NASA / JPL-Caltech / Lizbeth B. De La Torre

Exoplanet K2-18b made headlines when researchers reported that JWST's observations of the planet were consistent with a habitable ocean world. Now, another team has published a different interpretation of the data, suggesting that the supposed water world is instead a gas-rich planet with no habitable surface.

Everyone wants to govern and find a habitable world

Artist's impression of K2-18b as an ocean world.
NASA/ESA, CSA/Joseph Olmsted (STScI)

The small, cool star K2-18 is home to two planets, one of which has attracted a lot of attention in the decade since its discovery. Recently, JWST data from K2-18b, an 8.6 Earth mass planet, revealed the presence of carbon dioxide and methane in the atmosphere. Some researchers have interpreted this data, along with the non-detection of ammonia, water, and carbon monoxide, to mean that K2-18b is a Hycean world: a rocky planet covered in oceans.

To make things more interesting, the same research team reported weak evidence for dimethyl sulfide, a compound that on Earth forms almost exclusively due to life. This led many viewers to the surprising conclusion that K2-18b is not only habitable but inhabited.

However, these intriguing interpretations are far from resolved. Is K2-18b really a habitable ocean world, or could alternative explanations fit the JWST data equally well?

World of water or planet of gas?

Example simulation result for K2-18b as a gas-rich planet without a habitable surface. Click to enlarge.
Wogan et al. 2024

A team led by Nicholas Wogan (NASA Ames Research Center and University of Washington) addressed this question by applying two sets of models to the JWST data. The first set describes rocky planets with oceans on the surface, with and without life, and the second set describes gaseous planets without a surface and without life. The models predict the planet's photochemistry (chemical reactions in the atmosphere driven by photons from the host star) and climate.
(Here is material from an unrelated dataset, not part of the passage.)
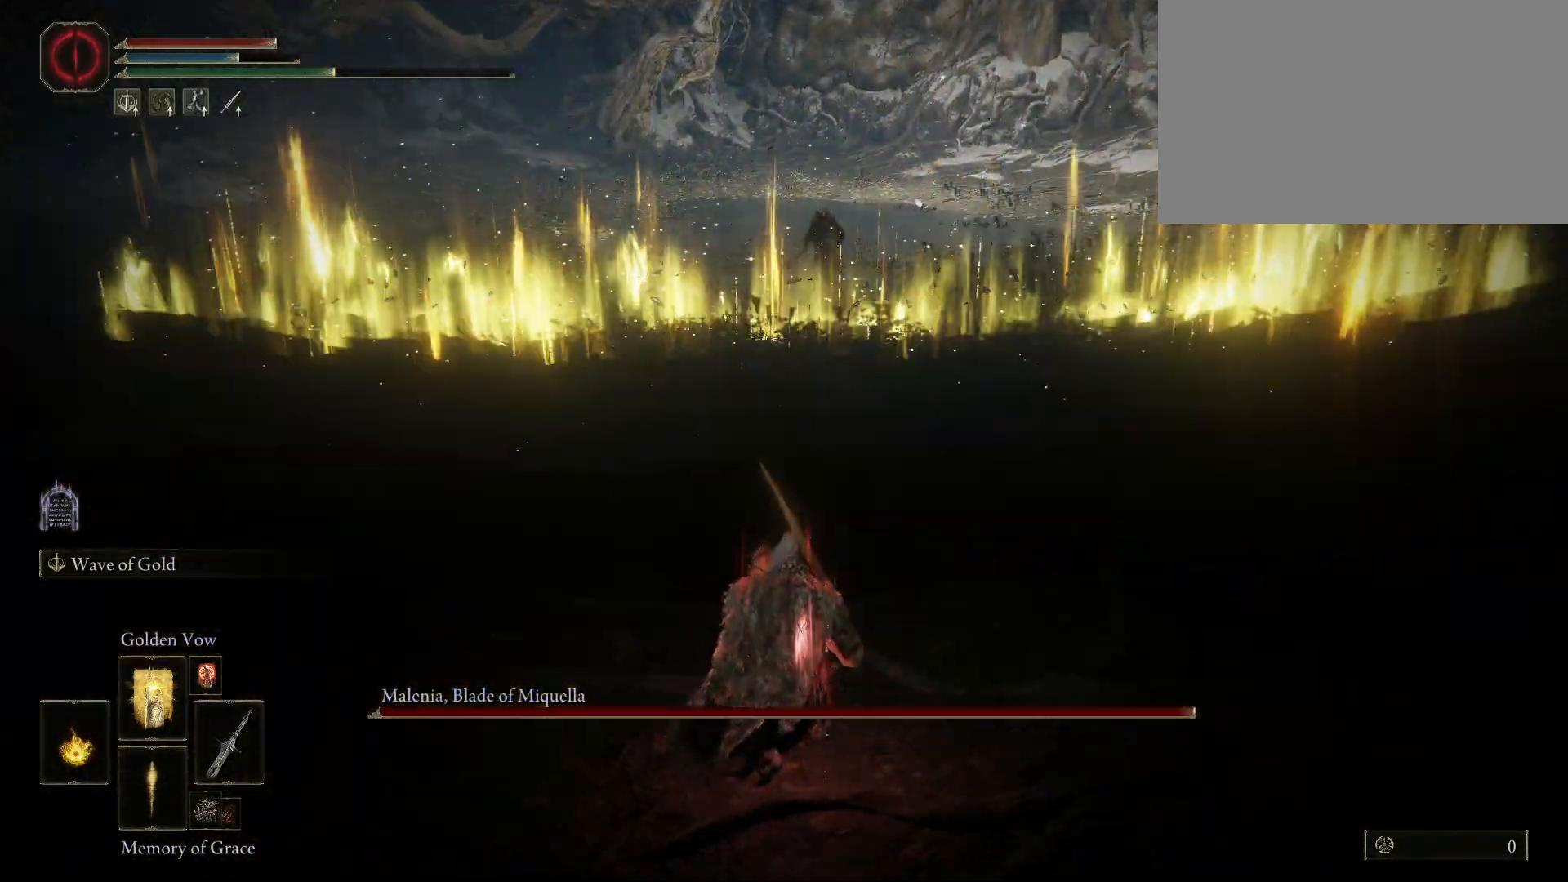
{"keys": [], "mouse": [], "events": []}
Wogan's team found that K2-18b is unlikely to be a lifeless water world, since this type of planet would not contain enough methane in its atmosphere to produce the signal seen in JWST observations. Interestingly, an aquatic world with microbial life is more promising: acetotrophic methanotrophs (a twisted name for simple methane-producing organisms) may be able to produce the supply of methane seen in the planet's atmosphere.

Not so fast…

JWST transmission spectra (black and gray dots with error bars) and modeled spectra for K2-18b as a lifeless ocean world (top left), a lifeless ocean world (bottom left), and a lifeless planet rich in gas (bottom right) . Click to enlarge.
Wogan et al. 2024

As exciting as it may sound, Wogan and his collaborators found that the gas-rich uninhabitable exoplanet model fits the JWST data equally well, and this model may pose fewer problems. Not only does the ocean world model require life to explain its atmospheric composition, but it is also difficult to reconcile the necessary cold surface temperature with the high probability that the planet will experience a runaway greenhouse effect.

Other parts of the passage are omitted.